The Flutter engine +Dart language is likely to become the main UI development framework for Google’s Fuchsia system, which will make the best use of its cross-platform nature.

Advantages of Flutter:

● Hot Reload, using the IDE provided directly save the code and Reload, the phone or emulator can see the effect immediately, this point is very easy to debug.

● The concept of Widgets. For Flutter, all components in the mobile app are widgets, enabling an appealing and flexible interface design with a composable collection of Spaces, a rich animation library, and a layered and extensible architecture.

● High quality user experience for cross-platform devices with gPU-accelerated rendering engine and high performance native code runtime.

Disadvantages of Flutter:

● The development language is based on Dart, which adds a significant learning cost for developers.

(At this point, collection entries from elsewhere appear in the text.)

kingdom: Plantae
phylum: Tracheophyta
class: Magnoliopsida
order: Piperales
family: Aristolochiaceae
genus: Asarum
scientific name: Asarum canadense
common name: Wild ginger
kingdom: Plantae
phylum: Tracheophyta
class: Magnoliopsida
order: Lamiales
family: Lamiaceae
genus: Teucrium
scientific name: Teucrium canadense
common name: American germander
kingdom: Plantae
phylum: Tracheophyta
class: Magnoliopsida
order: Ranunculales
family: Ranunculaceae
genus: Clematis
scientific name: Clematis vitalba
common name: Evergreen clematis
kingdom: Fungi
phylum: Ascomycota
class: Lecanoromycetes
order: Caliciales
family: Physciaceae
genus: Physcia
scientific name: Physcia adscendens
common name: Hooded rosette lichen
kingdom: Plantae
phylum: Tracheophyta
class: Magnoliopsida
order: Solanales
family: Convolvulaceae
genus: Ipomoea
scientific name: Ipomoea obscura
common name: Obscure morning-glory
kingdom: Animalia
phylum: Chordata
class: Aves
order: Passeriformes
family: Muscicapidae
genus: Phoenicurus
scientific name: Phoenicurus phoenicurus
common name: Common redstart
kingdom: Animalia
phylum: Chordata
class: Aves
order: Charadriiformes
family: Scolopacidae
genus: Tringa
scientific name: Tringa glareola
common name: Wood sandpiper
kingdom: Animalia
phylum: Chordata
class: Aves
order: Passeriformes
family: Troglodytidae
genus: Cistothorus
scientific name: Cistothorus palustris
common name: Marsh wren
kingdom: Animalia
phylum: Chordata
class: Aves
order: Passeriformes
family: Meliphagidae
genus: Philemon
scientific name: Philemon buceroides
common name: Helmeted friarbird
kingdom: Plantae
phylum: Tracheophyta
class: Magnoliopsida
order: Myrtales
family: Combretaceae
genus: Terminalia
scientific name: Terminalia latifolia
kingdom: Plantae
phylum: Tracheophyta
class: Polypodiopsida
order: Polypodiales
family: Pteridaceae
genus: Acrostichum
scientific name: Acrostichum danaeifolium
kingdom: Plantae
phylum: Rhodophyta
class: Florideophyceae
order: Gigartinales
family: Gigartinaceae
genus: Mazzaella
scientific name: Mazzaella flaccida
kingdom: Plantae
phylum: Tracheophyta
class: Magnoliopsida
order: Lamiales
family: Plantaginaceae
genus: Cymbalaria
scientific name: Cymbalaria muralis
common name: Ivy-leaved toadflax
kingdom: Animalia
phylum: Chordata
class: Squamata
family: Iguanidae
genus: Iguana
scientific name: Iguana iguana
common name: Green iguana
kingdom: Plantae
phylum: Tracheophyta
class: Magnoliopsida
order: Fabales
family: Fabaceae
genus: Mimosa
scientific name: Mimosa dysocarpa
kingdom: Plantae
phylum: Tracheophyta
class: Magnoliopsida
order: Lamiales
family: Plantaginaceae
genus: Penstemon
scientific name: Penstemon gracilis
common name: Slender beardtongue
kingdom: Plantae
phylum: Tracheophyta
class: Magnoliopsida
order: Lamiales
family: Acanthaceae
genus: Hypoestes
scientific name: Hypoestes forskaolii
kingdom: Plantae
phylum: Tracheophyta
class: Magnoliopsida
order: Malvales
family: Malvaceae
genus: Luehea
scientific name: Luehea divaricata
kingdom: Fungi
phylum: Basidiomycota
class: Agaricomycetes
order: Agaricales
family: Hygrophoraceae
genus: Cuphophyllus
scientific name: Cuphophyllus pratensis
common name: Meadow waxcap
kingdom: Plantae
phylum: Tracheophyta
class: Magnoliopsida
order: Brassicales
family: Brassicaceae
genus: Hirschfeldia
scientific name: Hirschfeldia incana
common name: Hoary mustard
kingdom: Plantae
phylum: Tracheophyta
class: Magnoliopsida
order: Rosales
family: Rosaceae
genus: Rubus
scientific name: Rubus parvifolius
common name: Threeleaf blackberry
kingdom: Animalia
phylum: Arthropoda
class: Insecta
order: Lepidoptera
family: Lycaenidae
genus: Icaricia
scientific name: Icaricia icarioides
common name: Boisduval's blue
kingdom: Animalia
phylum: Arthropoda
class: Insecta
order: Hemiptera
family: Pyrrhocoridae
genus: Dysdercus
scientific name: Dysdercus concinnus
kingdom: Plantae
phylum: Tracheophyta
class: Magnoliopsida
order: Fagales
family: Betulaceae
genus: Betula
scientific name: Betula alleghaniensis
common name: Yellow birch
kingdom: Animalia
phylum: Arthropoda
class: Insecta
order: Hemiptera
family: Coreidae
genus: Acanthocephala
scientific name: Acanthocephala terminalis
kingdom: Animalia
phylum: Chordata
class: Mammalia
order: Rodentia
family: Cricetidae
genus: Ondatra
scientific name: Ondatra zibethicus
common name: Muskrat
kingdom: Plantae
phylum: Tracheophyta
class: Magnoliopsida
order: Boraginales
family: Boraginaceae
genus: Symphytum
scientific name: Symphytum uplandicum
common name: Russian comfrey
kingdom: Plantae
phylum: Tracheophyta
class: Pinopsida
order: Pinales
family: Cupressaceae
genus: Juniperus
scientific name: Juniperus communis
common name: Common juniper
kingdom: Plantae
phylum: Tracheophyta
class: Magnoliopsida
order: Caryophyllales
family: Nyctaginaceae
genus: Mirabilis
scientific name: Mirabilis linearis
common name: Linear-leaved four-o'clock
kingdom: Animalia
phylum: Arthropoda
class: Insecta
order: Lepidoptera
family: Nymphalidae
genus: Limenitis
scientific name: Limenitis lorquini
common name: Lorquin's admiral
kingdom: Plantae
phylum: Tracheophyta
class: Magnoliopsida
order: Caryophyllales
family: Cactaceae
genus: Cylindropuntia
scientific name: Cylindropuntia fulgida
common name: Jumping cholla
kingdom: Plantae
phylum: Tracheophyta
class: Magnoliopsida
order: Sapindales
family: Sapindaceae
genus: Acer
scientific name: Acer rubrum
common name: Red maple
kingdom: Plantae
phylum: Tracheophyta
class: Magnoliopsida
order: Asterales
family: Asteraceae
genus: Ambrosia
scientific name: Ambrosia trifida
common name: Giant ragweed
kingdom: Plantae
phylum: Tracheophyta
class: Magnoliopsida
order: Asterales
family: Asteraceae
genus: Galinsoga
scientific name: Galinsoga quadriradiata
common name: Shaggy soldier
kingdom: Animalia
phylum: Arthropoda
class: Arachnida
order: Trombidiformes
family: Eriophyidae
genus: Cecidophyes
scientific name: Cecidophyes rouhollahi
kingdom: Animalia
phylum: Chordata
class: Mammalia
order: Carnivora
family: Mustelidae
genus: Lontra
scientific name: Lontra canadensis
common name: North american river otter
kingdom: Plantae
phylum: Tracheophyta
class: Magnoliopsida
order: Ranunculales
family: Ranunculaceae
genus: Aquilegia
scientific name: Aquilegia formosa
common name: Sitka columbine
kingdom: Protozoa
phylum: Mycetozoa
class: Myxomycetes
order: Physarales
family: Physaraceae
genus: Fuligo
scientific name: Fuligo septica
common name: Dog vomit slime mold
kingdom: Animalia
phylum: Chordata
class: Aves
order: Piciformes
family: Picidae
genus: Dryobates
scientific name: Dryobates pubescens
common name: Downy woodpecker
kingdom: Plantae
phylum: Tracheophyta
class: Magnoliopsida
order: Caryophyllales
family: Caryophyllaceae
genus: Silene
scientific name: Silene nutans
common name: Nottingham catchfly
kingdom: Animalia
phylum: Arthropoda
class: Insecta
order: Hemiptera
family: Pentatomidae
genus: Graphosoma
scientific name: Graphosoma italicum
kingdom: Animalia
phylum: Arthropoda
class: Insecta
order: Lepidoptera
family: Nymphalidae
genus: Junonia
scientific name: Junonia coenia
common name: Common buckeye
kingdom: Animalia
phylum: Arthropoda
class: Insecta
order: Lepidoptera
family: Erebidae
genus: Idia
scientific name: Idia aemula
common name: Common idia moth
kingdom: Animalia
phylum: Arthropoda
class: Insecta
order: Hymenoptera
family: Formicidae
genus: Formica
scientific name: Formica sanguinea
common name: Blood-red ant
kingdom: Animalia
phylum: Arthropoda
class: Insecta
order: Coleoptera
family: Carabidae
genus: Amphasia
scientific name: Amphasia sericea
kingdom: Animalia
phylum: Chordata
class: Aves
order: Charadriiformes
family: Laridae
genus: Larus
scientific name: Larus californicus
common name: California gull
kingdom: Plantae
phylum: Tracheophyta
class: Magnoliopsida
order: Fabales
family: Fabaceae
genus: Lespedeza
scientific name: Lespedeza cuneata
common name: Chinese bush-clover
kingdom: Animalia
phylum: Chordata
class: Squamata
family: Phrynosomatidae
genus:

● UI layout, the level is not obvious, not as direct as native XML writing, complicating the readability of the program.

• Flutter is a new framework. The current market application and community are not mature, and the libraries supported by Flutter are not as good as ReactNative and native.

● Dart code is aoT-compiled to Native, unlike ReactNative, which can be difficult to support hot updates, but based on the API architecture, hot updates should be implemented soon.

• Native components cannot be displayed in Flutter, causing many components to need to be redeveloped, which is not as flexible as ReactNative.

To sum up, the overall architecture of Flutter is revolutionary. Compared with other cross-platforms, it is truly cross-platform. The experience of all platforms is consistent and optimizes the user experience. For the future new operating system will be more adaptable, such as Fuchsia system, it is worth everyone to understand and learn, I believe that in the near future, it will gradually mature and become the mainstream development language.

Our team is also constantly updating, and will become the twin engines of jd multi-terminal integration platform together with JDReact engine in the future.